Batteries have an important role as energy sources with environmental advantages. They offset the negative environmental impacts of fossil fuels or nuclear-based power; they are also recyclable. These attributes have led to increasing research with the aim of improving battery design and environmental impact, particularly regarding their end of life. In addition, there is a desire to improve battery safety as well as design batteries from more sustainable and less toxic materials.

During the final quarter of 2018 the European Commission published its Science for Environmental policy document: Future Brief – Towards the Battery of the Future. The Brief provides an overview of the technical aspects of battery design and production and highlights how battery technologies are evolving to improve performance. The EU has said that batteries are essential in progressing to a low-carbon economy. But it is vital that in moving towards the low-carbon goal, batteries are integrated into the circular economy and are therefore sustainable. In addition, the EU is looking to become a global leader in sustainable cell and battery manufacturing. The aim is to compete with current manufacturing bases, mainly in Asia.

To support these goals the EU endorsed a Strategic Action Plan on Batteries during 2018. The action plan aims to put Europe on a path towards leadership in the sector and support jobs and growth in the circular economy.

The EU’s plans need to be backed by ongoing R&D in the battery sector. Areas of battery research include improving energy density, which offers benefits for performance and means less material is used. Alternative and sustainable materials are also an important aspect of battery design, as well as extending their lifespan which will help reduce costs. Moving form lithium ion batteries is currently an area of focus for many researchers, driven by a desire to reduce reliance on a limited resource.
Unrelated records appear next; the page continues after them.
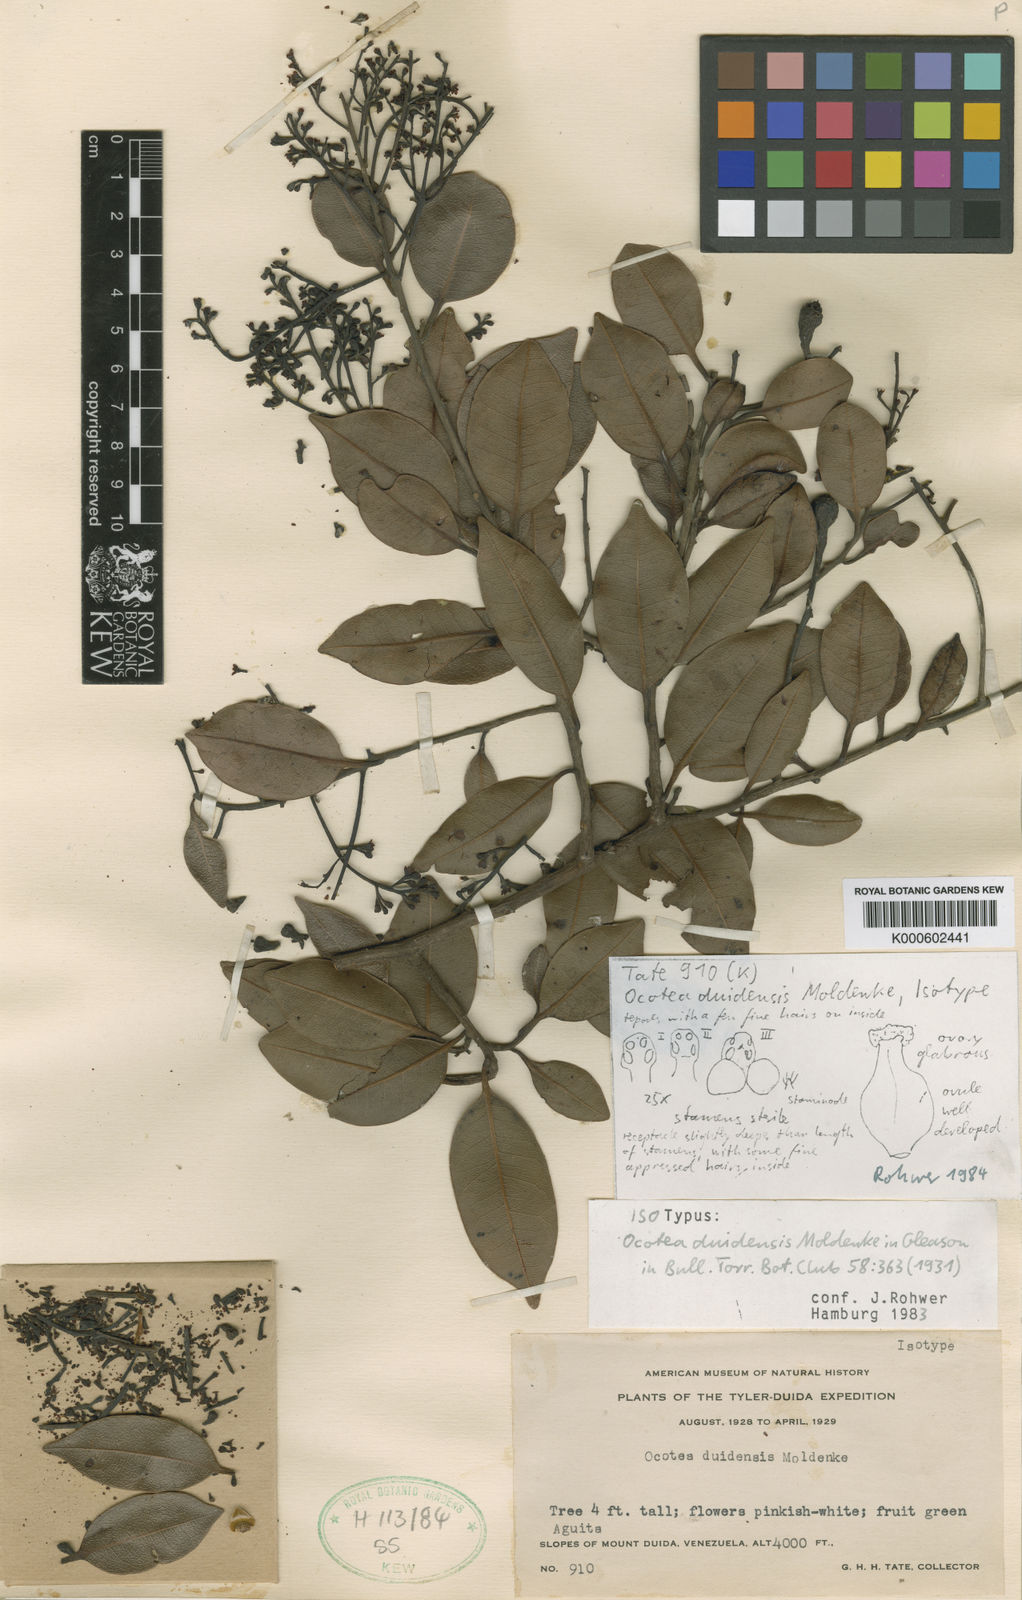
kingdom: Plantae
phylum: Tracheophyta
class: Magnoliopsida
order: Laurales
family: Lauraceae
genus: Ocotea
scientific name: Ocotea duidensis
The major hurdles for battery design, states the EU’s document, include finding suitable materials for electrodes and electrolytes that will work well together, not compromise battery design, and meet the sustainability criteria now required. The process is trial and error, but progress is being made.

Science for Environment Policy (2018) Towards the battery of the future. Future Brief 20. Brief produced for the European Commission DG Environment by Science Communication Unit UWE, Bristol.